Offizielle Quellen und Stand der Einordnung
Grundlage dieser Einordnung sind das BAFA-Merkblatt zur Bundesförderung für Energie- und Ressourceneffizienz in der Wirtschaft, die Informationen des Bundesministeriums zu Modul 6 und die BAFA-Seite zur Basisförderung in Modul 4. Förderbedingungen können geändert werden. Maßgeblich sind die zum Zeitpunkt der Antragstellung gültigen Richtlinien, Merkblätter und die Entscheidung der Bewilligungsstelle. GSZ leistet keine Förder- oder Rechtsberatung und verspricht keine Bewilligung.
Häufige Fragen
Wer kann 33 % Förderung für einen Elektrostapler erhalten?
Nach Modul 6 richtet sich die Quote an kleine Unternehmen nach EU-Definition, die ein geeignetes fossil betriebenes Bestandsgerät durch eine ausschließlich elektrische Neuanlage gleichen Zwecks ersetzen.
Sind Elektrostapler im offiziellen Merkblatt genannt?
Ja. Elektrostapler werden dort als Beispiel für eine förderfähige Elektrifizierungsmaßnahme genannt. Der Einzelfall muss dennoch alle Bedingungen erfüllen.
Ist die Lithium-Batterie allein mit 33 % förderfähig?
Nicht automatisch.

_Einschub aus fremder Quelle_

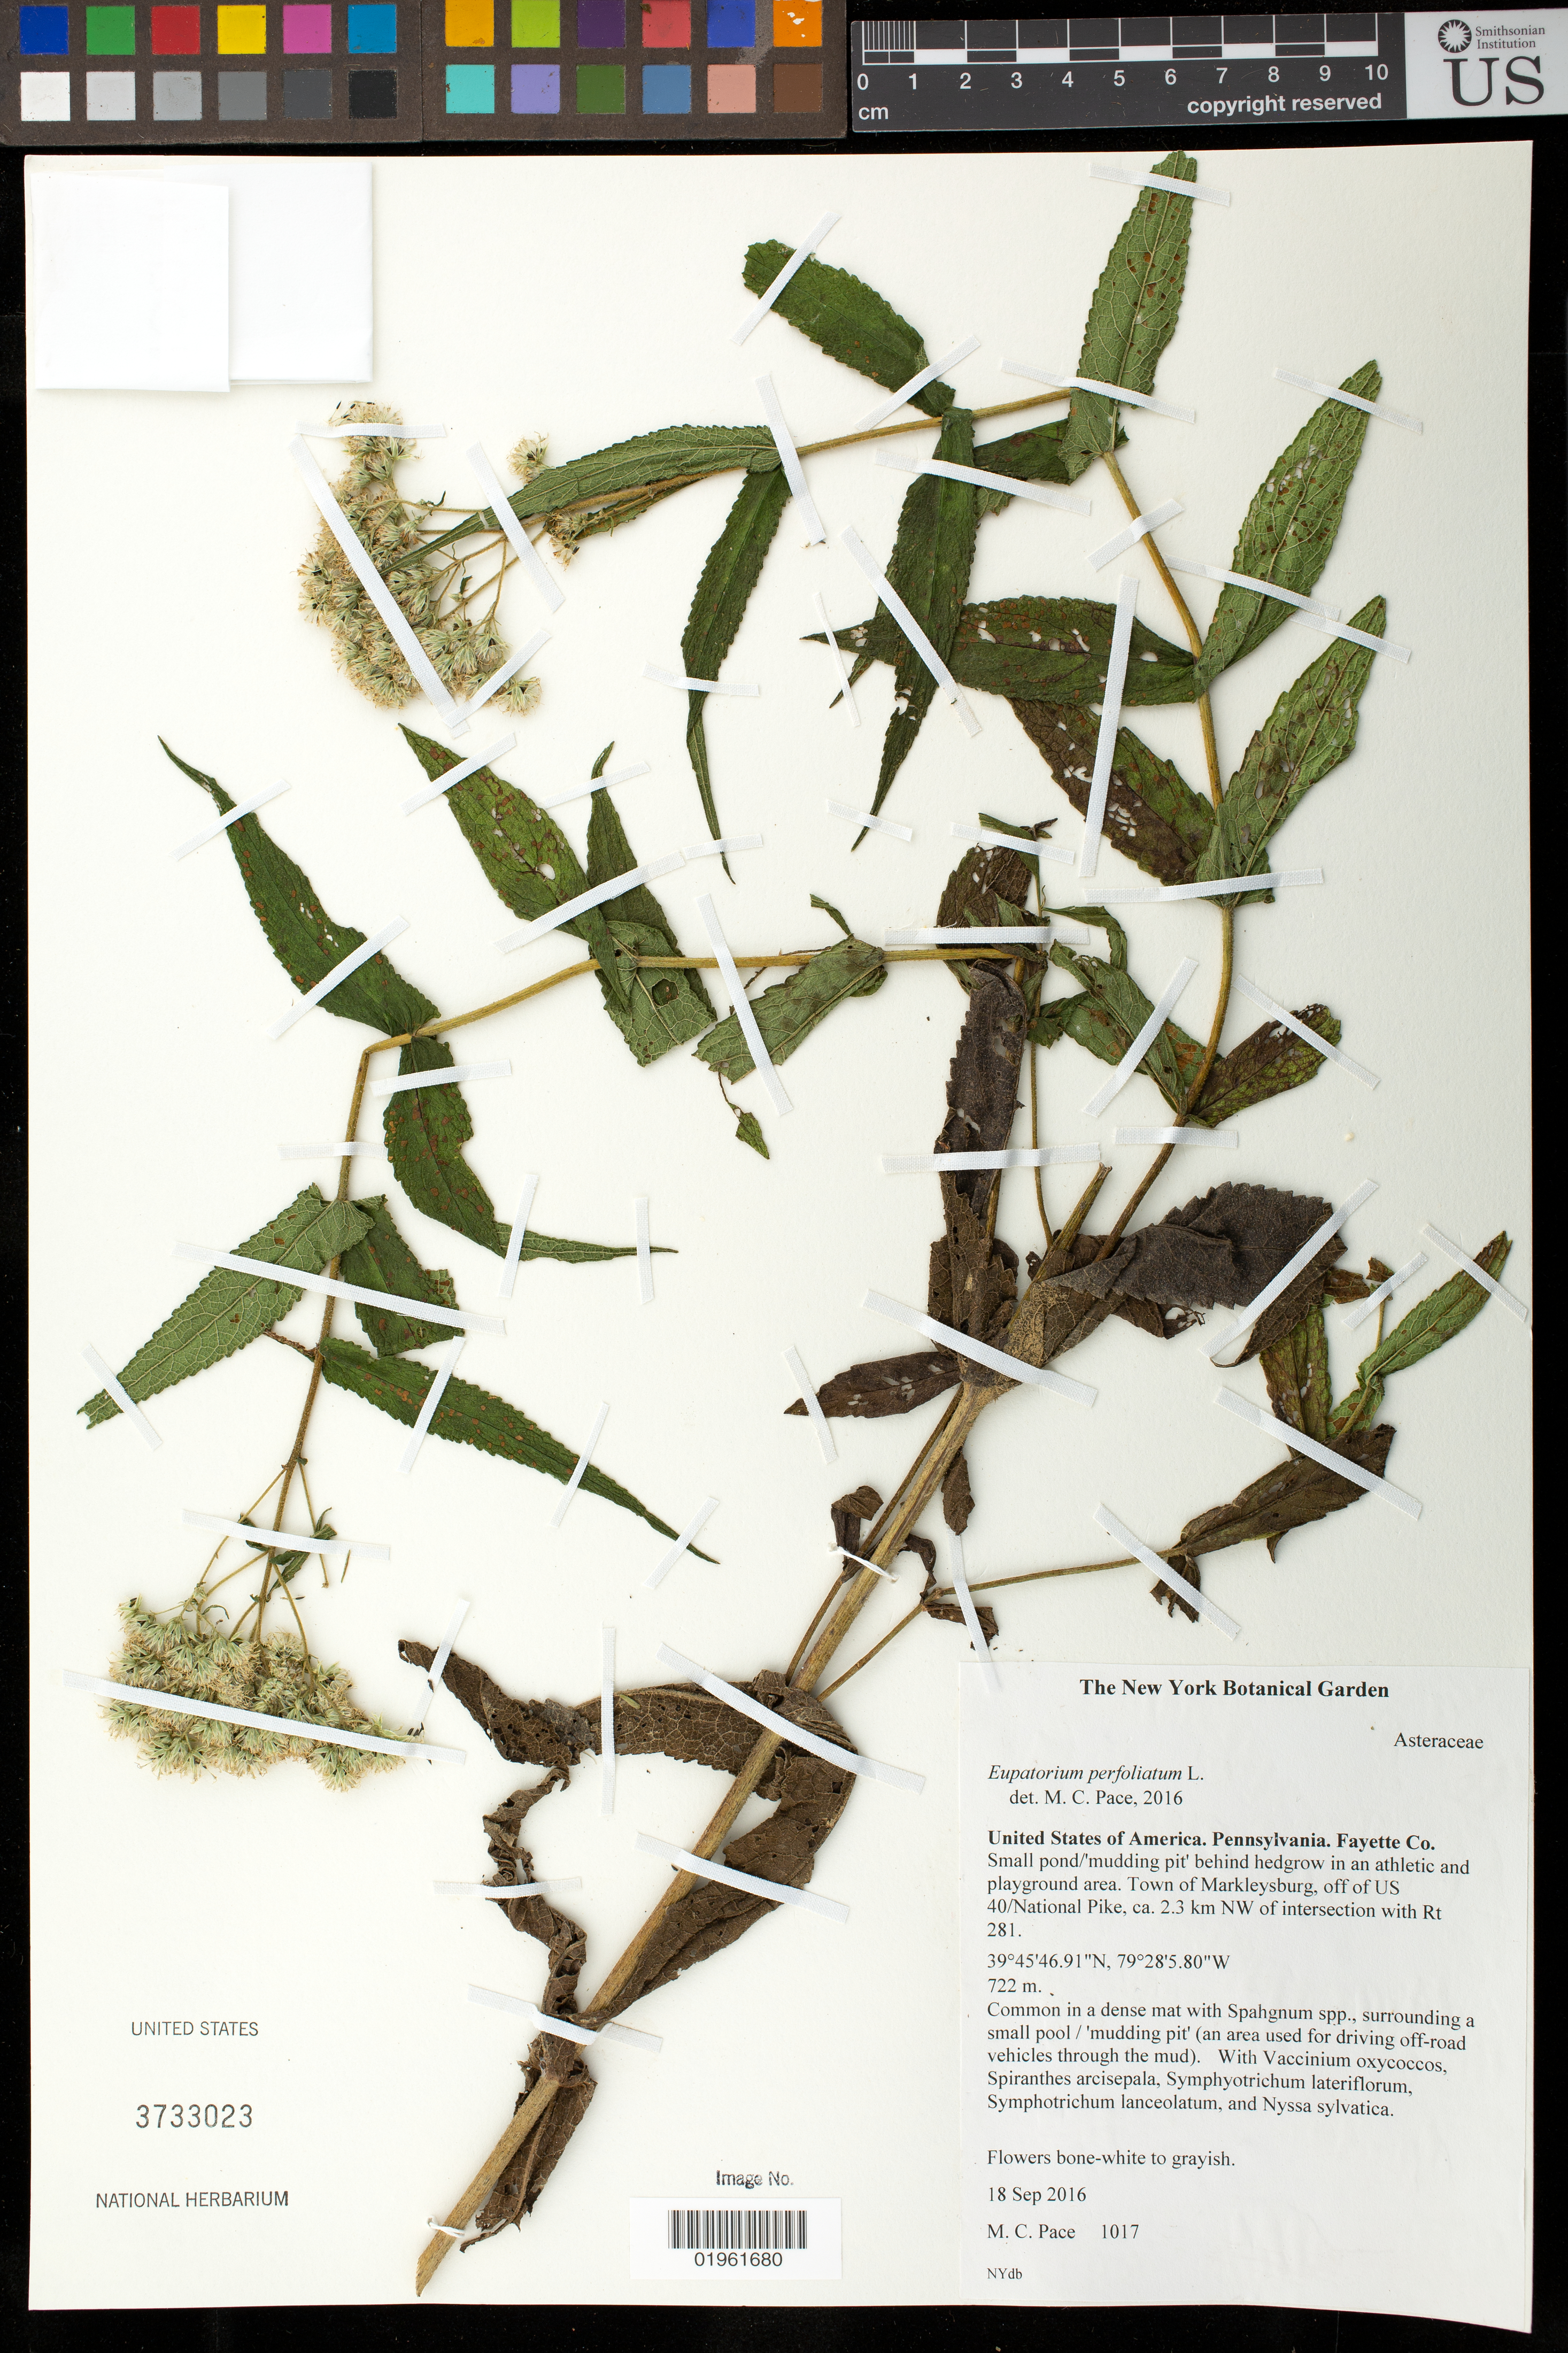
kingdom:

Die 33-%-Quote bezieht sich auf ein qualifiziertes Elektrifizierungsvorhaben. Eine Batterie kann Teil der Neuanlage sein; ein isolierter Batterietausch ist anders zu bewerten.
Wie alt muss der zu ersetzende Stapler sein?
Das Merkblatt verlangt mindestens fünf Jahre betriebliche Nutzung der fossil betriebenen Altanlage.
Muss der alte Stapler noch funktionieren?
Ja. Er muss bei Antragstellung vollständig funktionsfähig sein.
Darf ich den alten Stapler weiterverwenden?
Nein. Nach der geförderten Umstellung darf die Altanlage nicht weitergenutzt werden. Ihr Verbleib ist förderkonform zu dokumentieren.
Darf ich vor dem Bescheid bestellen?
Ein bindender Auftrag kann als Maßnahmenbeginn gelten. Antrag, Bewilligung und eine eventuell zulässige Vertragsbedingung müssen vor Unterzeichnung geklärt werden.
Wie hoch ist die Mindestinvestition in Modul 6?
Das aktuelle Merkblatt nennt 2.000 Euro als Mindestinvestitionssumme.
Wie hoch ist der maximale Zuschuss?
Modul 6 nennt bis zu 200.000 Euro Zuschuss je technisch, wirtschaftlich und administrativ zusammenhängendem Vorhaben.
Was ist die Alternative für mittlere Unternehmen?
Je nach Vorhaben kann Modul 4 Basisförderung relevant sein. Dort gelten andere Quoten, eine höhere Mindestinvestition und unter anderem ein Nachweis von mindestens 15 % Endenergieeinsparung.
Ist die Förderung garantiert, wenn alle Punkte scheinbar passen?
Nein. Nur die Bewilligungsstelle entscheidet nach Prüfung des vollständigen Antrags und der gültigen Regelungen.
Welche Daten braucht GSZ für ein passendes Staplerangebot?
Lastgewicht, Lastmaße, Lastschwerpunkt, Hubhöhe, Durchfahrten, Wege, Innen-/Außenanteil, Schichten, Ladefenster und gewünschte Ausstattung.